EXERCISE OBJECTIVE>
Which lines in the records below contain the word "zelfstudie"? Copy each one out.

(Stored data entries)
-----
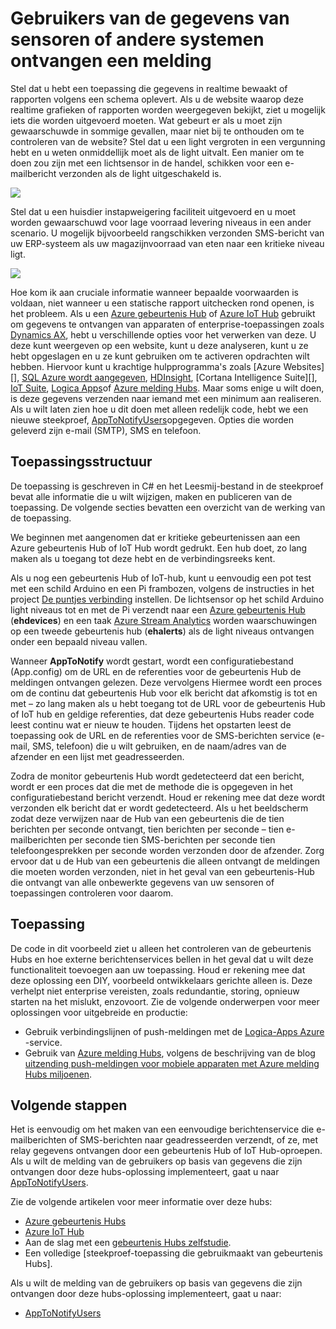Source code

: <properties 
   pageTitle="Gebruikers van de gegevens van sensoren of andere systemen ontvangen een melding | Microsoft Azure"
   description="Beschreven hoe u de gebeurtenis Hubs gebruiken om gebruikers sensorgegevens te waarschuwen."
   services="event-hubs"
   documentationCenter="na"
   authors="spyrossak"
   manager="timlt"
   editor="" />
<tags 
   ms.service="event-hubs"
   ms.devlang="na"
   ms.topic="article"
   ms.tgt_pltfrm="na"
   ms.workload="na"
   ms.date="08/25/2016"
   ms.author="spyros;sethm" />

# <a name="notify-users-of-data-received-from-sensors-or-other-systems"></a>Gebruikers van de gegevens van sensoren of andere systemen ontvangen een melding

Stel dat u hebt een toepassing die gegevens in realtime bewaakt of rapporten volgens een schema oplevert. Als u de website waarop deze realtime grafieken of rapporten worden weergegeven bekijkt, ziet u mogelijk iets die worden uitgevoerd moeten. Wat gebeurt er als u moet zijn gewaarschuwde in sommige gevallen, maar niet bij te onthouden om te controleren van de website? Stel dat u een light vergroten in een vergunning hebt en u weten onmiddellijk moet als de light uitvalt. Een manier om te doen zou zijn met een lichtsensor in de handel, schikken voor een e-mailbericht verzonden als de light uitgeschakeld is.

![][1]

Stel dat u een huisdier instapweigering faciliteit uitgevoerd en u moet worden gewaarschuwd voor lage voorraad levering niveaus in een ander scenario. U mogelijk bijvoorbeeld rangschikken verzonden SMS-bericht van uw ERP-systeem als uw magazijnvoorraad van eten naar een kritieke niveau ligt. 

![][2]

Hoe kom ik aan cruciale informatie wanneer bepaalde voorwaarden is voldaan, niet wanneer u een statische rapport uitchecken rond openen, is het probleem. Als u een [Azure gebeurtenis Hub][] of [Azure IoT Hub][] gebruikt om gegevens te ontvangen van apparaten of enterprise-toepassingen zoals [Dynamics AX][], hebt u verschillende opties voor het verwerken van deze. U deze kunt weergeven op een website, kunt u deze analyseren, kunt u ze hebt opgeslagen en u ze kunt gebruiken om te activeren opdrachten wilt hebben. Hiervoor kunt u krachtige hulpprogramma's zoals [Azure Websites][], [SQL Azure wordt aangegeven][], [HDInsight][], [Cortana Intelligence Suite][], [IoT Suite][], [Logica Apps][]of [Azure melding Hubs][]. Maar soms enige u wilt doen, is deze gegevens verzenden naar iemand met een minimum aan realiseren. Als u wilt laten zien hoe u dit doen met alleen redelijk code, hebt we een nieuwe steekproef, [AppToNotifyUsers][]opgegeven. Opties die worden geleverd zijn e-mail (SMTP), SMS en telefoon.

## <a name="application-structure"></a>Toepassingsstructuur

De toepassing is geschreven in C# en het Leesmij-bestand in de steekproef bevat alle informatie die u wilt wijzigen, maken en publiceren van de toepassing. De volgende secties bevatten een overzicht van de werking van de toepassing.

We beginnen met aangenomen dat er kritieke gebeurtenissen aan een Azure gebeurtenis Hub of IoT Hub wordt gedrukt. Een hub doet, zo lang maken als u toegang tot deze hebt en de verbindingsreeks kent.

Als u nog een gebeurtenis Hub of IoT-hub, kunt u eenvoudig een pot test met een schild Arduino en een Pi frambozen, volgens de instructies in het project [De puntjes verbinding](https://github.com/Azure/connectthedots) instellen. De lichtsensor op het schild Arduino light niveaus tot en met de Pi verzendt naar een [Azure gebeurtenis Hub][] (**ehdevices**) en een taak [Azure Stream Analytics](https://azure.microsoft.com/services/stream-analytics/) worden waarschuwingen op een tweede gebeurtenis hub (**ehalerts**) als de light niveaus ontvangen onder een bepaald niveau vallen.

Wanneer **AppToNotify** wordt gestart, wordt een configuratiebestand (App.config) om de URL en de referenties voor de gebeurtenis Hub de meldingen ontvangen gelezen. Deze vervolgens Hiermee wordt een proces om de continu dat gebeurtenis Hub voor elk bericht dat afkomstig is tot en met – zo lang maken als u hebt toegang tot de URL voor de gebeurtenis Hub of IoT hub en geldige referenties, dat deze gebeurtenis Hubs reader code leest continu wat er nieuw te houden. Tijdens het opstarten leest de toepassing ook de URL en de referenties voor de SMS-berichten service (e-mail, SMS, telefoon) die u wilt gebruiken, en de naam/adres van de afzender en een lijst met geadresseerden.

Zodra de monitor gebeurtenis Hub wordt gedetecteerd dat een bericht, wordt er een proces dat die met de methode die is opgegeven in het configuratiebestand bericht verzendt. Houd er rekening mee dat deze wordt verzonden elk bericht dat er wordt gedetecteerd. Als u het beeldscherm zodat deze verwijzen naar de Hub van een gebeurtenis die de tien berichten per seconde ontvangt, tien berichten per seconde – tien e-mailberichten per seconde tien SMS-berichten per seconde tien telefoongesprekken per seconde worden verzonden door de afzender. Zorg ervoor dat u de Hub van een gebeurtenis die alleen ontvangt de meldingen die moeten worden verzonden, niet in het geval van een gebeurtenis-Hub die ontvangt van alle onbewerkte gegevens van uw sensoren of toepassingen controleren voor daarom.

## <a name="applicability"></a>Toepassing

De code in dit voorbeeld ziet u alleen het controleren van de gebeurtenis Hubs en hoe externe berichtenservices bellen in het geval dat u wilt deze functionaliteit toevoegen aan uw toepassing. Houd er rekening mee dat deze oplossing een DIY, voorbeeld ontwikkelaars gerichte alleen is. Deze verhelpt niet enterprise vereisten, zoals redundantie, storing, opnieuw starten na het mislukt, enzovoort. Zie de volgende onderwerpen voor meer oplossingen voor uitgebreide en productie:

- Gebruik verbindingslijnen of push-meldingen met de [Logica-Apps Azure](../app-service-logic/app-service-logic-connectors-list.md) -service.
- Gebruik van [Azure melding Hubs](https://msdn.microsoft.com/library/azure/jj927170.aspx), volgens de beschrijving van de blog [uitzending push-meldingen voor mobiele apparaten met Azure melding Hubs miljoenen](http://weblogs.asp.net/scottgu/broadcast-push-notifications-to-millions-of-mobile-devices-using-windows-azure-notification-hubs). 

## <a name="next-steps"></a>Volgende stappen

Het is eenvoudig om het maken van een eenvoudige berichtenservice die e-mailberichten of SMS-berichten naar geadresseerden verzendt, of ze, met relay gegevens ontvangen door een gebeurtenis Hub of IoT Hub-oproepen. Als u wilt de melding van de gebruikers op basis van gegevens die zijn ontvangen door deze hubs-oplossing implementeert, gaat u naar [AppToNotifyUsers][].

Zie de volgende artikelen voor meer informatie over deze hubs:

- [Azure gebeurtenis Hubs]
- [Azure IoT Hub]
- Aan de slag met een [gebeurtenis Hubs zelfstudie].
- Een volledige [steekproef-toepassing die gebruikmaakt van gebeurtenis Hubs].

Als u wilt de melding van de gebruikers op basis van gegevens die zijn ontvangen door deze hubs-oplossing implementeert, gaat u naar:

- [AppToNotifyUsers][]

[Gebeurtenis Hubs zelfstudie]: event-hubs-csharp-ephcs-getstarted.md
[Azure IoT Hub]: https://azure.microsoft.com/services/iot-hub/
[Azure gebeurtenis Hubs]: https://azure.microsoft.com/services/event-hubs/
[Azure gebeurtenis Hub]: https://azure.microsoft.com/services/event-hubs/
[voorbeeldtoepassing die gebruikmaakt van gebeurtenis Hubs]: https://code.msdn.microsoft.com/Service-Bus-Event-Hub-286fd097
[AppToNotifyUsers]: https://github.com/Azure-Samples/event-hubs-dotnet-user-notifications
[Dynamics AX]: http://www.microsoft.com/dynamics/erp-ax-overview.aspx
[Azure-Websites]: https://azure.microsoft.com/services/app-service/web/
[SQL Azure wordt aangegeven]: https://azure.microsoft.com/services/sql-database/
[HDInsight]: https://azure.microsoft.com/services/hdinsight/
[Cortana Intelligence-Suite]: http://www.microsoft.com/server-cloud/cortana-analytics-suite/Overview.aspx?WT.srch=1&WT.mc_ID=SEM_lLFwOJm3&bknode=BlueKai
[IoT Suite]: https://azure.microsoft.com/solutions/iot-suite/
[Logica Apps]: https://azure.microsoft.com/services/app-service/logic/
[Azure melding Hubs]: https://azure.microsoft.com/services/notification-hubs/
[Azure Stream Analytics]: https://azure.microsoft.com/services/stream-analytics/
 
[1]: ./media/event-hubs-sensors-notify-users/event-hubs-sensor-alert.png
[2]: ./media/event-hubs-sensors-notify-users/event-hubs-erp-alert.png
-----
PROBLEM SOLUTION>
- Aan de slag met een [gebeurtenis Hubs zelfstudie].
[Gebeurtenis Hubs zelfstudie]: event-hubs-csharp-ephcs-getstarted.md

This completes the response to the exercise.